Waiver Wire: Jake Arrieta, Orioles. Omit two disastrous outings (eight runs to Texas on April 9, six runs to Washington on May 20) and Arrieta's ERA drops from its bloated season total of 4.48 to a respectable 3.12. Arrieta has 64 strikeouts in 76.1 innings in 2011 and is owned in just 25 percent of leagues. One would think the Oriole offense (10th in the Junior Circuit in runs) and ultra-competitive AL East would inhibit Arrieta's win total, but the right-hander is 8-3 on the season.
This Week in Jonathan Broxton: On the DL since May 6 with a bone bruise in his elbow, Broxton is set to begin his rehabilitation with a slated return sometime in July. The Ox wasn't effective before sidelined with an injury, compiling a 5.68 ERA and an atrocious 1.89 WHIP in 12.2 innings. However, never bet against Big 51, as the Dodger closer is like Michael Myers: just when you think he's dead, he reappears to wreak havoc.

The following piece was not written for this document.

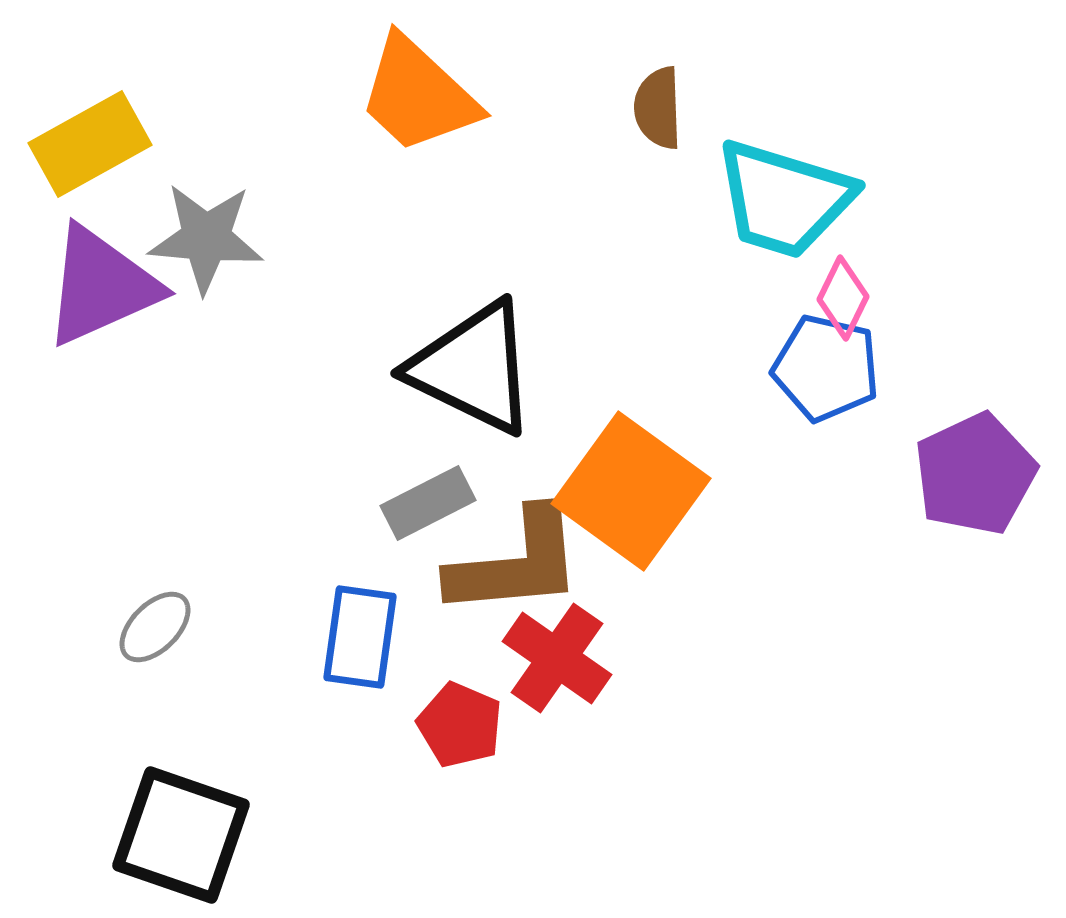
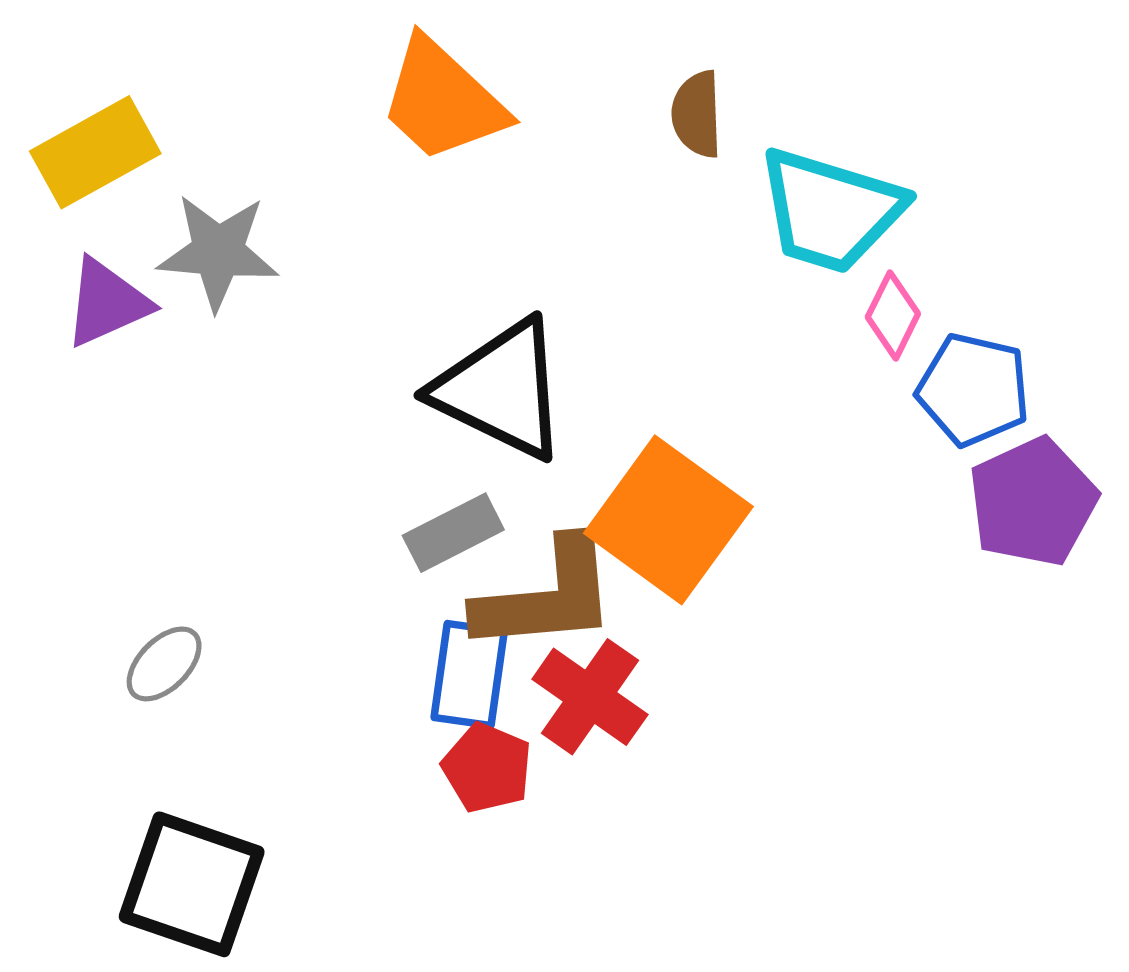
purple triangle: (101, 286) -> (107, 303), size x0.7
blue pentagon: (826, 368) -> (973, 390), moved
blue rectangle: (360, 637) -> (469, 675), moved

Mooooose!Moustakas raked in the minors.
Rookie Review: Mike Moustakas, Royals. Joining Royal rookie phenom Eric Hosmer is Moustakas, who made waves in 2010 by slugging 36 long balls and 124 RBI in stints at Double-A NW Arkansas and Triple-A Omaha. Moustakas has already announced his presence in KC with a home run in his second game, and is hitting .300 after three games. For the first time since George Brett was in uniform, the Royals' core of young hitters has given Kansas City hope at relevancy.
Spit Your Tobacco At: Bryce Harper. Actually, who are we kidding? As the NBA Playoffs have demonstrated, it's always fun when a consensus villain is in play. If Harper is making enemies in the lower levels of minor league ball, imagine what's he's capable of in the majors. Remember, we are talking about a league where pitchers throw a fit when someone flips a bat or walks back to the dugout too close to the mound. Harper will be pulling those shenanigans on a daily basis.